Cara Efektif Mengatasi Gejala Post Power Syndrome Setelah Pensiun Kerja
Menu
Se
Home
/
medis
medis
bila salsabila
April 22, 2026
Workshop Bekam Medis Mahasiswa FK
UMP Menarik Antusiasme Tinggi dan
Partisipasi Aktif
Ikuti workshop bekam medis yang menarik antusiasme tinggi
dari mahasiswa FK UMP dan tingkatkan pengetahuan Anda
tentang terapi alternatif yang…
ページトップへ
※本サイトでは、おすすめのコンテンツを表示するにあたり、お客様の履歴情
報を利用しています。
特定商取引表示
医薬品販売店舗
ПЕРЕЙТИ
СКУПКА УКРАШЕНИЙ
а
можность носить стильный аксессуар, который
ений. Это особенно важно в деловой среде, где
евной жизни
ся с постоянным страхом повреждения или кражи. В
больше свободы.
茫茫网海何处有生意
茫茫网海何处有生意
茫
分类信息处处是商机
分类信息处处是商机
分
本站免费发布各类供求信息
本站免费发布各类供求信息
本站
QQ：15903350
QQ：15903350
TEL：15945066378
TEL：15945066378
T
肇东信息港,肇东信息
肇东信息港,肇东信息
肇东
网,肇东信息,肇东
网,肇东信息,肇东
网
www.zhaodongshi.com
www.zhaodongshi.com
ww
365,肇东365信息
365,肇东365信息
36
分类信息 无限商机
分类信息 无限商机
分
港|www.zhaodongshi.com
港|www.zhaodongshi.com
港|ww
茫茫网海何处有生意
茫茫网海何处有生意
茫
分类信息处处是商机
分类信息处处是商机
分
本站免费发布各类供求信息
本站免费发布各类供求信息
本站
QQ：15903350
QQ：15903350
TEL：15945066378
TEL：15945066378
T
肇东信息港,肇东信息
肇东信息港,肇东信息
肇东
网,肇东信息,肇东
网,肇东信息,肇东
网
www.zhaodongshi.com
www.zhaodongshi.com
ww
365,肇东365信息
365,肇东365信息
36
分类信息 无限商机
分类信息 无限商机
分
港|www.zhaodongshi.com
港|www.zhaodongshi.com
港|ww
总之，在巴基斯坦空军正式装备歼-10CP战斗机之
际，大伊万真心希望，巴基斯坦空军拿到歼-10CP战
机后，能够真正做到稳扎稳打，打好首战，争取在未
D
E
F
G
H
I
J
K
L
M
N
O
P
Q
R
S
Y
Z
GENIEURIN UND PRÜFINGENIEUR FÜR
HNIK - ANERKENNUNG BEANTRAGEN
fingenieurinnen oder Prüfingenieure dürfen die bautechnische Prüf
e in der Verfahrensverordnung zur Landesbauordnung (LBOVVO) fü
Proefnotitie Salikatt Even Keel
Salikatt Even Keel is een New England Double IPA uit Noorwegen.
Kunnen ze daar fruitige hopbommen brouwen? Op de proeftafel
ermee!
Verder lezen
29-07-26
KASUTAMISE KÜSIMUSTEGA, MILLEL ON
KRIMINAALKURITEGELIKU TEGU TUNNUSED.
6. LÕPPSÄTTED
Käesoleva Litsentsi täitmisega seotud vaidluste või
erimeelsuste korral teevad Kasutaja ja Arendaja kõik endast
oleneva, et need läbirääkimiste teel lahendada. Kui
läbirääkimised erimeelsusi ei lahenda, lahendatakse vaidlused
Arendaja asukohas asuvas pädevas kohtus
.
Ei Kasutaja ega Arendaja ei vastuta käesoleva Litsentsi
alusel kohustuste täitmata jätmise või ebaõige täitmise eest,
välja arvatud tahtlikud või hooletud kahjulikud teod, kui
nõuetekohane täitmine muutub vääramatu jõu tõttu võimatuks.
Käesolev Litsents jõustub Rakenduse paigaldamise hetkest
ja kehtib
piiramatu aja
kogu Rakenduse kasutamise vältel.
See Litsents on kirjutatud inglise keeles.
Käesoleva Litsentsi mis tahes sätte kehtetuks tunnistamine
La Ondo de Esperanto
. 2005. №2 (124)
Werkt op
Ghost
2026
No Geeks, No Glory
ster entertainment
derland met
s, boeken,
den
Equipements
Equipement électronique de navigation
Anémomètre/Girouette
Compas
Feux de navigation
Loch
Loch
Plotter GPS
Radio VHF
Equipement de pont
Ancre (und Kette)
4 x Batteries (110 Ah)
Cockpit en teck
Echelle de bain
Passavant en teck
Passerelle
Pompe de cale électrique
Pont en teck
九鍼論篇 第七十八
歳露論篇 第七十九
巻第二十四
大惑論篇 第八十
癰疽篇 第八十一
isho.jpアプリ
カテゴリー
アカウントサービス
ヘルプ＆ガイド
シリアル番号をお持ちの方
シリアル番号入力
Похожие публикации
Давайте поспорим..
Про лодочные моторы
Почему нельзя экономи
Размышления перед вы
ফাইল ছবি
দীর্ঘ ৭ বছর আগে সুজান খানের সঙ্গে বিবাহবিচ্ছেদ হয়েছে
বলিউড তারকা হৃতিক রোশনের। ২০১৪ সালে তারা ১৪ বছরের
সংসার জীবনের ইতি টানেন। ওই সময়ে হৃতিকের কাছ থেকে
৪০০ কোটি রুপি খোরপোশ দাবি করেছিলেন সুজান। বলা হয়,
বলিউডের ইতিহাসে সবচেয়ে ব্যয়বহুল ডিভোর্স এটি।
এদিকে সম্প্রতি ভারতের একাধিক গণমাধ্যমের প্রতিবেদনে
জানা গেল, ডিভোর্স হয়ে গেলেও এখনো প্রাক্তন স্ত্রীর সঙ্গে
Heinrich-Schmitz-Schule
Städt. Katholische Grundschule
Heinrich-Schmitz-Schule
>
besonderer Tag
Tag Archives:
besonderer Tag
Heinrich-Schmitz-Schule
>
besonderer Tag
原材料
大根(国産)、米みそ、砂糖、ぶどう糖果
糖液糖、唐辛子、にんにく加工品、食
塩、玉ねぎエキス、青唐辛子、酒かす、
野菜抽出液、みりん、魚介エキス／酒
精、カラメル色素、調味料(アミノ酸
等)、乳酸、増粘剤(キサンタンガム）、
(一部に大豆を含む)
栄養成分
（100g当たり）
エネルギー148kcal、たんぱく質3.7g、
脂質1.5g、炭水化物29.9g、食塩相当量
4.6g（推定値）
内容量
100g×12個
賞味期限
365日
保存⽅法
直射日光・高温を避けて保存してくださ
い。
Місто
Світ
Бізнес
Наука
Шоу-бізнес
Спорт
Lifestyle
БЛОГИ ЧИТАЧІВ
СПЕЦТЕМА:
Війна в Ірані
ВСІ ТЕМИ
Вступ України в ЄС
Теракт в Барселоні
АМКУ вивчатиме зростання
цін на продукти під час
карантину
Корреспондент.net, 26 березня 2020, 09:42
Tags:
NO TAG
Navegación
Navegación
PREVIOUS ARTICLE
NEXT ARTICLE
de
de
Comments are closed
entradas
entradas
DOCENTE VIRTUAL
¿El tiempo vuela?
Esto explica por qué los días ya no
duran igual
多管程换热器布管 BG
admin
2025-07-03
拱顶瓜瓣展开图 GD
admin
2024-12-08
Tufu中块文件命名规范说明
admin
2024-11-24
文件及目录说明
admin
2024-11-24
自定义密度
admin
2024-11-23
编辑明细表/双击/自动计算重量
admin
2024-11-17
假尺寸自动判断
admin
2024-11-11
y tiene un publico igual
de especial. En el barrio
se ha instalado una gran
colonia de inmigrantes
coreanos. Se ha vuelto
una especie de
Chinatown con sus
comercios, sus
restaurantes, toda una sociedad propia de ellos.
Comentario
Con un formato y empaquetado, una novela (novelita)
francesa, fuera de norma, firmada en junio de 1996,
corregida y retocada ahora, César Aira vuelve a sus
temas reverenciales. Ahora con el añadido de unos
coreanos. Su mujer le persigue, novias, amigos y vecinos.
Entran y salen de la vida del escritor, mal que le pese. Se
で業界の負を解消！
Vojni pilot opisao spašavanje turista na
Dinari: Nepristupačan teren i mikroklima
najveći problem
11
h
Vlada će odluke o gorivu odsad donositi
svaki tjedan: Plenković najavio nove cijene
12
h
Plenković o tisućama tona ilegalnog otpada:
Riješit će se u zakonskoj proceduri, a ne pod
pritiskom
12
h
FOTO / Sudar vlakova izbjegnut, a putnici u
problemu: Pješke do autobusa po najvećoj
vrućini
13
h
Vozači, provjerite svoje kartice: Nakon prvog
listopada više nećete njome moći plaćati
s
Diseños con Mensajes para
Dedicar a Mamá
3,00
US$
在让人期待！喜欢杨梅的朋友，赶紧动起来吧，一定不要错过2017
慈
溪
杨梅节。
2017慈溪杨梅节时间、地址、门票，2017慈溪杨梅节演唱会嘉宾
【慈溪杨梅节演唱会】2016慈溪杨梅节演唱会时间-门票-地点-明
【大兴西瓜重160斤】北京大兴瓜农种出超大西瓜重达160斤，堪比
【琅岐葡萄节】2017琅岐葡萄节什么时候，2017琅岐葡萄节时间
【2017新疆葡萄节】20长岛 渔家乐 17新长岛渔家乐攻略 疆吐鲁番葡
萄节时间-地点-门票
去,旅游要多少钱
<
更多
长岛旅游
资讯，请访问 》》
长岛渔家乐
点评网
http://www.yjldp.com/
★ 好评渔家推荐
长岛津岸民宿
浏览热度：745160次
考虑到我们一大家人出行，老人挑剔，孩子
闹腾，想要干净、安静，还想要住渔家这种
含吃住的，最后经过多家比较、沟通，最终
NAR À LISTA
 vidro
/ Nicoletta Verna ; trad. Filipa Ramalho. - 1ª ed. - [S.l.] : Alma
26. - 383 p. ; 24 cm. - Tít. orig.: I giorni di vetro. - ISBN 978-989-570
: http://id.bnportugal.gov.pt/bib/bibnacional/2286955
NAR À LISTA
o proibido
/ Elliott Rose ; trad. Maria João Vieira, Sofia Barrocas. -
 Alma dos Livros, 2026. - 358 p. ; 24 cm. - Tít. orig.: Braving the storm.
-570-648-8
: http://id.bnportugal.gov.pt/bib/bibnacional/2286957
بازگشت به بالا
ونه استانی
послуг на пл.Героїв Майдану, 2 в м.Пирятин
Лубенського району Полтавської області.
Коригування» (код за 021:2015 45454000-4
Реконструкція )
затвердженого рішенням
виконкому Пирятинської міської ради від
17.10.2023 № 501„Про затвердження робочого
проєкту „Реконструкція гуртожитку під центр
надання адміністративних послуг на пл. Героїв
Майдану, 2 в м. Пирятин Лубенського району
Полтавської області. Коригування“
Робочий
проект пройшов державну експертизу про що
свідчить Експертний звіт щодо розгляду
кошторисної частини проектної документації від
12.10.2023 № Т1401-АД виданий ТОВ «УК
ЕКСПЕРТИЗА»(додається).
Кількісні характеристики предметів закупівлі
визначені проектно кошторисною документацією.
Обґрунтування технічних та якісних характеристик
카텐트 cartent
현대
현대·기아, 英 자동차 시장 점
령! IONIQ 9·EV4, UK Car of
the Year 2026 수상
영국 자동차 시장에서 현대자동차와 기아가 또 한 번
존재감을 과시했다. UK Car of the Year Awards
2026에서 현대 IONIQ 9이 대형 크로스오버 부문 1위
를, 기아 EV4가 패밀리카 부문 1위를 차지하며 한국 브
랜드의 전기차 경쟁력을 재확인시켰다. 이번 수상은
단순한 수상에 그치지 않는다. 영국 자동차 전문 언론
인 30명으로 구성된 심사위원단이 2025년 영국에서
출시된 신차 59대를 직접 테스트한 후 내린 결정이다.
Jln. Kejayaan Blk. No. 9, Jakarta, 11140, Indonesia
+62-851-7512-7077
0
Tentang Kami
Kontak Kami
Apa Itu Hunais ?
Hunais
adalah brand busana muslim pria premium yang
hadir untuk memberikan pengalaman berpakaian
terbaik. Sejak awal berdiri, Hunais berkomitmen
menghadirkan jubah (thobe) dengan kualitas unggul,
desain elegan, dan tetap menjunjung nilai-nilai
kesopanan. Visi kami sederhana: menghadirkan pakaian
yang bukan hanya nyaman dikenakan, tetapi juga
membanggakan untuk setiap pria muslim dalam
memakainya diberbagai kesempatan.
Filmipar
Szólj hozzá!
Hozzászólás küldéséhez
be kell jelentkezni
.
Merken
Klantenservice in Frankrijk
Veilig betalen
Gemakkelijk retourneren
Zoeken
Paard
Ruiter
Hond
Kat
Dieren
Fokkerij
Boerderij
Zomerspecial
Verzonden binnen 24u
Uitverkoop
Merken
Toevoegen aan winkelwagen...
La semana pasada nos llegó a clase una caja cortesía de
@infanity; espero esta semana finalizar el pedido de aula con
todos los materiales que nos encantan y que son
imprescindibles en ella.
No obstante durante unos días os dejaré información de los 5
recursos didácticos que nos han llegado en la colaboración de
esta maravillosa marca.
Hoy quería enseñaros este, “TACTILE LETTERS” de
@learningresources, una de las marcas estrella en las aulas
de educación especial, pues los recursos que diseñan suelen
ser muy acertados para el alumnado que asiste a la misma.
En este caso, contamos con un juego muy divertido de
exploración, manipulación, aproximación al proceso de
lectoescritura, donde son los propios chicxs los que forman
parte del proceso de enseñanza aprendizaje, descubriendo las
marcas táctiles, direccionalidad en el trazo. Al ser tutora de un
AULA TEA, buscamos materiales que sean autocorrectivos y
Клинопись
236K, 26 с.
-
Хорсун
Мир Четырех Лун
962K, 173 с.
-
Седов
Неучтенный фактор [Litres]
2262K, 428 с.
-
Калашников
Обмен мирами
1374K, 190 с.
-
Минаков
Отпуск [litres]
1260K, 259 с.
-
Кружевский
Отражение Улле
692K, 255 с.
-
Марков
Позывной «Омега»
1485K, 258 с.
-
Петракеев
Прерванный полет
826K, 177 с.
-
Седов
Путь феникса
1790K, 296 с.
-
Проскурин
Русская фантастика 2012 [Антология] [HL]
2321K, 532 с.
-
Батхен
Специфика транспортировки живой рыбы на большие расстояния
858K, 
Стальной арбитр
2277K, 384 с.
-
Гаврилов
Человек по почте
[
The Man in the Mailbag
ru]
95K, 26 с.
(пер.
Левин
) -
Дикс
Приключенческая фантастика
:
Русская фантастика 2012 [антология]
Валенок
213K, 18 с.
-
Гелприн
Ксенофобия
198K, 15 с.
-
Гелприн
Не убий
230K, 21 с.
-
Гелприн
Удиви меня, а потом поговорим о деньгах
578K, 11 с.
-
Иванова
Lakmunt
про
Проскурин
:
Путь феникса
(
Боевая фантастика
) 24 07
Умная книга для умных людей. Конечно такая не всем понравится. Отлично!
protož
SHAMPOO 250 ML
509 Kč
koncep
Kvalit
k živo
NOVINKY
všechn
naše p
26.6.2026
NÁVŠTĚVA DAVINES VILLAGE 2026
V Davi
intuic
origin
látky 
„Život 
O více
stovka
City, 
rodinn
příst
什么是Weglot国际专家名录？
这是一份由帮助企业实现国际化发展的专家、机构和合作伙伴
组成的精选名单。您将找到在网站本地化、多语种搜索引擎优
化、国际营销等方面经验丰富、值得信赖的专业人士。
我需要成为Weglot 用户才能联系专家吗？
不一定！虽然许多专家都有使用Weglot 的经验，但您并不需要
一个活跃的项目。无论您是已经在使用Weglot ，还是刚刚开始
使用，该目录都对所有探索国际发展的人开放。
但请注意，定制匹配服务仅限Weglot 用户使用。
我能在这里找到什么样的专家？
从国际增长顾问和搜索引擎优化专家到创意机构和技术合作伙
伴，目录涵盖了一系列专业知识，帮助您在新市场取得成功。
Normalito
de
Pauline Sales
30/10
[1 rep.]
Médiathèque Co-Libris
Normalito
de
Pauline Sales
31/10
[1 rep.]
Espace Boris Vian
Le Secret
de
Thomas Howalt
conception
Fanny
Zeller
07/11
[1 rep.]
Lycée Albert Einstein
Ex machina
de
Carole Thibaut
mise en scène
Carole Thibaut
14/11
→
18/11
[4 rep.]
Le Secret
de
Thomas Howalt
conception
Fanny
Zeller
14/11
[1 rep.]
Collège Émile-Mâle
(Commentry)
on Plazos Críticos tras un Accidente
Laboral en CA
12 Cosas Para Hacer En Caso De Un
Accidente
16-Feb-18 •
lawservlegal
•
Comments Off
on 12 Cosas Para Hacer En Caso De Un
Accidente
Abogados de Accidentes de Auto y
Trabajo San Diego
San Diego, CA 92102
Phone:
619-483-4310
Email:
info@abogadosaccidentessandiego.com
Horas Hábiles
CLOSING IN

- _EXERCISE OBJECTIVE_:
Reproduce every line of the entries from the very first line through the line containing "Salikatt Even Keel is", with both of those lines included.

- _SOLUTION TO THIS EXERCISE_:
Cara Efektif Mengatasi Gejala Post Power Syndrome Setelah Pensiun Kerja
Menu
Se
Home
/
medis
medis
bila salsabila
April 22, 2026
Workshop Bekam Medis Mahasiswa FK
UMP Menarik Antusiasme Tinggi dan
Partisipasi Aktif
Ikuti workshop bekam medis yang menarik antusiasme tinggi
dari mahasiswa FK UMP dan tingkatkan pengetahuan Anda
tentang terapi alternatif yang…
ページトップへ
※本サイトでは、おすすめのコンテンツを表示するにあたり、お客様の履歴情
報を利用しています。
特定商取引表示
医薬品販売店舗
ПЕРЕЙТИ
СКУПКА УКРАШЕНИЙ
а
можность носить стильный аксессуар, который
ений. Это особенно важно в деловой среде, где
евной жизни
ся с постоянным страхом повреждения или кражи. В
больше свободы.
茫茫网海何处有生意
茫茫网海何处有生意
茫
分类信息处处是商机
分类信息处处是商机
分
本站免费发布各类供求信息
本站免费发布各类供求信息
本站
QQ：15903350
QQ：15903350
TEL：15945066378
TEL：15945066378
T
肇东信息港,肇东信息
肇东信息港,肇东信息
肇东
网,肇东信息,肇东
网,肇东信息,肇东
网
www.zhaodongshi.com
www.zhaodongshi.com
ww
365,肇东365信息
365,肇东365信息
36
分类信息 无限商机
分类信息 无限商机
分
港|www.zhaodongshi.com
港|www.zhaodongshi.com
港|ww
茫茫网海何处有生意
茫茫网海何处有生意
茫
分类信息处处是商机
分类信息处处是商机
分
本站免费发布各类供求信息
本站免费发布各类供求信息
本站
QQ：15903350
QQ：15903350
TEL：15945066378
TEL：15945066378
T
肇东信息港,肇东信息
肇东信息港,肇东信息
肇东
网,肇东信息,肇东
网,肇东信息,肇东
网
www.zhaodongshi.com
www.zhaodongshi.com
ww
365,肇东365信息
365,肇东365信息
36
分类信息 无限商机
分类信息 无限商机
分
港|www.zhaodongshi.com
港|www.zhaodongshi.com
港|ww
总之，在巴基斯坦空军正式装备歼-10CP战斗机之
际，大伊万真心希望，巴基斯坦空军拿到歼-10CP战
机后，能够真正做到稳扎稳打，打好首战，争取在未
D
E
F
G
H
I
J
K
L
M
N
O
P
Q
R
S
Y
Z
GENIEURIN UND PRÜFINGENIEUR FÜR
HNIK - ANERKENNUNG BEANTRAGEN
fingenieurinnen oder Prüfingenieure dürfen die bautechnische Prüf
e in der Verfahrensverordnung zur Landesbauordnung (LBOVVO) fü
Proefnotitie Salikatt Even Keel
Salikatt Even Keel is een New England Double IPA uit Noorwegen.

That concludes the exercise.